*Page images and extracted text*
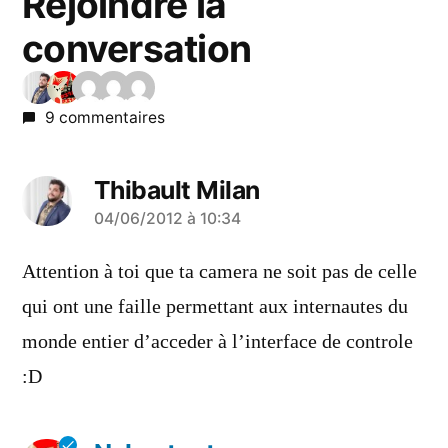
Rejoindre la
conversation
9 commentaires
Thibault Milan
a
04/06/2012 à 10:34
dit :
Attention à toi que ta camera ne soit pas de celle
qui ont une faille permettant aux internautes du
monde entier d’acceder à l’interface de controle
:D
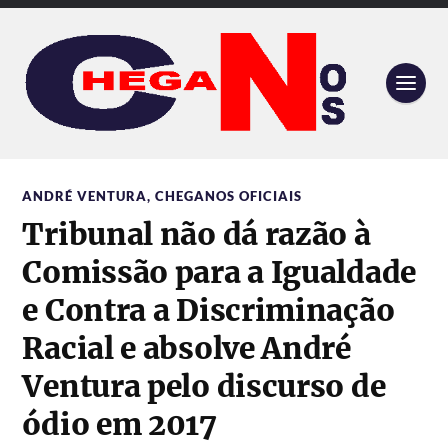
ANDRÉ VENTURA
,
CHEGANOS OFICIAIS
Tribunal não dá razão à
Comissão para a Igualdade
e Contra a Discriminação
Racial e absolve André
Ventura pelo discurso de
ódio em 2017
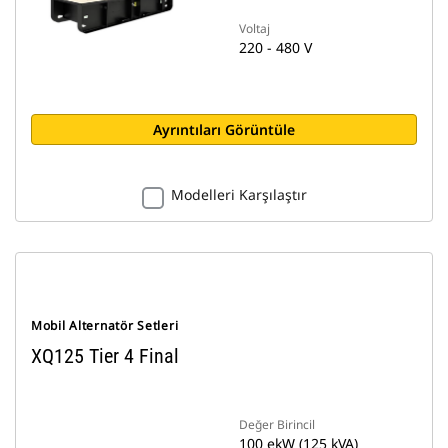
Voltaj
220 - 480 V
Ayrıntıları Görüntüle
Modelleri Karşılaştır
Mobil Alternatör Setleri
XQ125 Tier 4 Final
Değer Birincil
100 ekW (125 kVA)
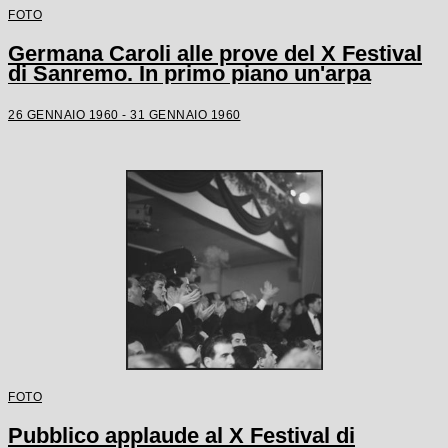
FOTO
Germana Caroli alle prove del X Festival
di Sanremo. In primo piano un'arpa
26 GENNAIO 1960 - 31 GENNAIO 1960
FOTO
Pubblico applaude al X Festival di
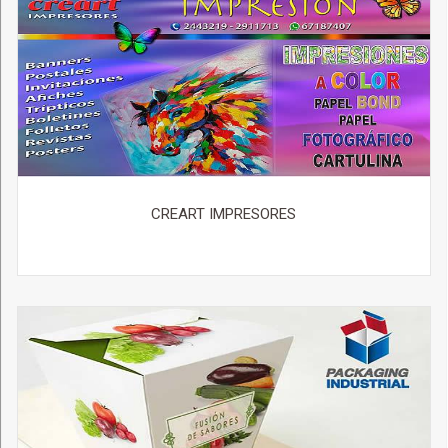
CREART IMPRESORES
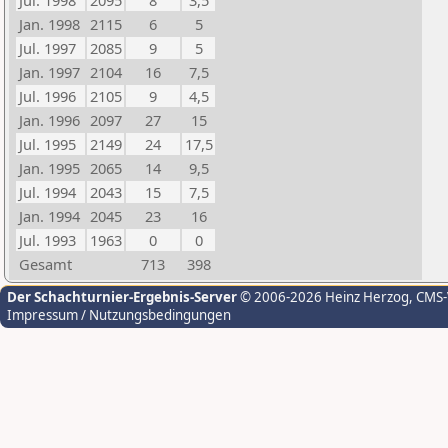
Jul. 1998
2095
8
3,5
Jan. 1998
2115
6
5
Jul. 1997
2085
9
5
Jan. 1997
2104
16
7,5
Jul. 1996
2105
9
4,5
Jan. 1996
2097
27
15
Jul. 1995
2149
24
17,5
Jan. 1995
2065
14
9,5
Jul. 1994
2043
15
7,5
Jan. 1994
2045
23
16
Jul. 1993
1963
0
0
Gesamt
713
398
Der Schachturnier-Ergebnis-Server
© 2006-2026 Heinz Herzog
, CMS
Impressum / Nutzungsbedingungen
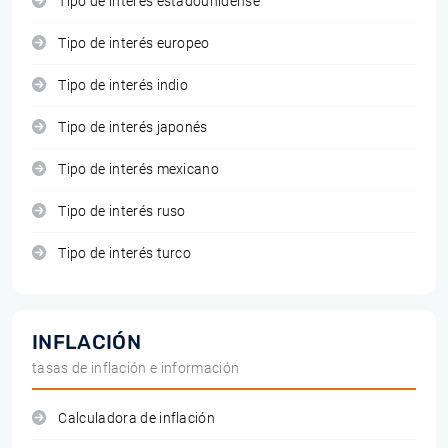
Tipo de interés estadounidense
Tipo de interés europeo
Tipo de interés indio
Tipo de interés japonés
Tipo de interés mexicano
Tipo de interés ruso
Tipo de interés turco
INFLACIÓN
tasas de inflación e información
Calculadora de inflación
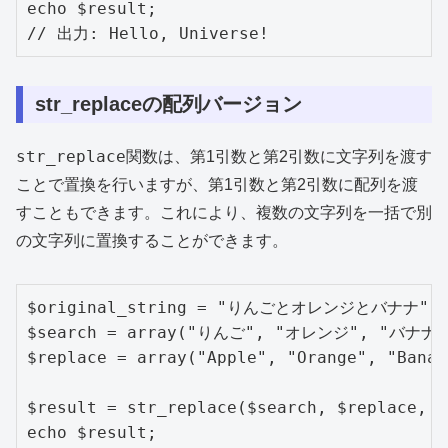
echo $result;

// 出力: Hello, Universe!
str_replaceの配列バージョン
str_replace
関数は、第1引数と第2引数に文字列を渡す
ことで置換を行いますが、第1引数と第2引数に配列を渡
すこともできます。これにより、複数の文字列を一括で別
の文字列に置換することができます。
$original_string = "りんごとオレンジとバナナ";

$search = array("りんご", "オレンジ", "バナナ")
$replace = array("Apple", "Orange", "Banana
$result = str_replace($search, $replace, $
echo $result;
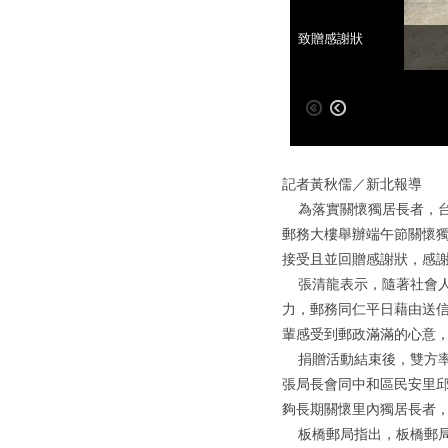
板橋郵局郵務大樓合照
致贈感謝狀
記者黃秋儒／新北報導
為落實關懷獨居長者，台灣
郵務大樓舉辦端午節關懷
接受且並回贈感謝狀，感
張清龍表示，隨著社會人
力，郵務同仁平日藉由送
輩感受到郵政滿滿的心意
捐贈活動結束後，雙方率
張局長會同中和區民安里邱
夠長期關懷里內獨居長者
板橋郵局指出，板橋郵局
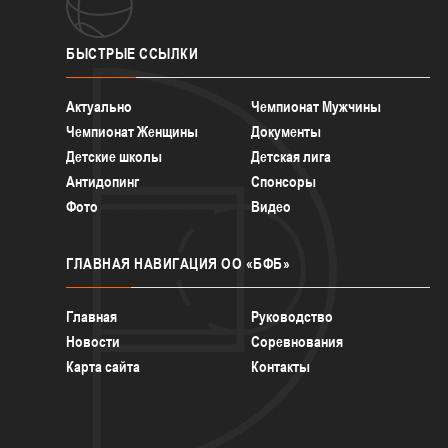
БЫСТРЫЕ
ССЫЛКИ
Актуально
Чемпионат Мужчины
Чемпионат Женщины
Документы
Детские школы
Детская лига
Антидопинг
Спонсоры
Фото
Видео
ГЛАВНАЯ
НАВИГАЦИЯ ОО «БФБ»
Главная
Руководство
Новости
Соревнования
Карта сайта
Контакты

*Work order*
Please copy the data above character for character, skipping any pictures.

*Written response*
Rejoindre la
conversation
9 commentaires
Thibault Milan
a
04/06/2012 à 10:34
dit :
Attention à toi que ta camera ne soit pas de celle
qui ont une faille permettant aux internautes du
monde entier d’acceder à l’interface de controle
:D
ANDRÉ VENTURA
,
CHEGANOS OFICIAIS
Tribunal não dá razão à
Comissão para a Igualdade
e Contra a Discriminação
Racial e absolve André
Ventura pelo discurso de
ódio em 2017
Voltaj
220 - 480 V
Ayrıntıları Görüntüle
Modelleri Karşılaştır
Mobil Alternatör Setleri
XQ125 Tier 4 Final
Değer Birincil
100 ekW (125 kVA)
FOTO
Germana Caroli alle prove del X Festival
di Sanremo. In primo piano un'arpa
26 GENNAIO 1960 - 31 GENNAIO 1960
FOTO
Pubblico applaude al X Festival di
CREART IMPRESORES
Jul. 1998
2095
8
3,5
Jan. 1998
2115
6
5
Jul. 1997
2085
9
5
Jan. 1997
2104
16
7,5
Jul. 1996
2105
9
4,5
Jan. 1996
2097
27
15
Jul. 1995
2149
24
17,5
Jan. 1995
2065
14
9,5
Jul. 1994
2043
15
7,5
Jan. 1994
2045
23
16
Jul. 1993
1963
0
0
Gesamt
713
398
Der Schachturnier-Ergebnis-Server
© 2006-2026 Heinz Herzog
, CMS
Impressum / Nutzungsbedingungen
Tipo de interés estadounidense
Tipo de interés europeo
Tipo de interés indio
Tipo de interés japonés
Tipo de interés mexicano
Tipo de interés ruso
Tipo de interés turco
INFLACIÓN
tasas de inflación e información
Calculadora de inflación
echo $result;

// 出力: Hello, Universe!
str_replaceの配列バージョン
str_replace
関数は、第1引数と第2引数に文字列を渡す
ことで置換を行いますが、第1引数と第2引数に配列を渡
すこともできます。これにより、複数の文字列を一括で別
の文字列に置換することができます。
$original_string = "りんごとオレンジとバナナ";

$search = array("りんご", "オレンジ", "バナナ")
$replace = array("Apple", "Orange", "Banana
$result = str_replace($search, $replace, $
echo $result;
板橋郵局郵務大樓合照
致贈感謝狀
記者黃秋儒／新北報導
為落實關懷獨居長者，台灣
郵務大樓舉辦端午節關懷
接受且並回贈感謝狀，感
張清龍表示，隨著社會人
力，郵務同仁平日藉由送
輩感受到郵政滿滿的心意
捐贈活動結束後，雙方率
張局長會同中和區民安里邱
夠長期關懷里內獨居長者
板橋郵局指出，板橋郵局
БЫСТРЫЕ
ССЫЛКИ
Актуально
Чемпионат Мужчины
Чемпионат Женщины
Документы
Детские школы
Детская лига
Антидопинг
Спонсоры
Фото
Видео
ГЛАВНАЯ
НАВИГАЦИЯ ОО «БФБ»
Главная
Руководство
Новости
Соревнования
Карта сайта
Контакты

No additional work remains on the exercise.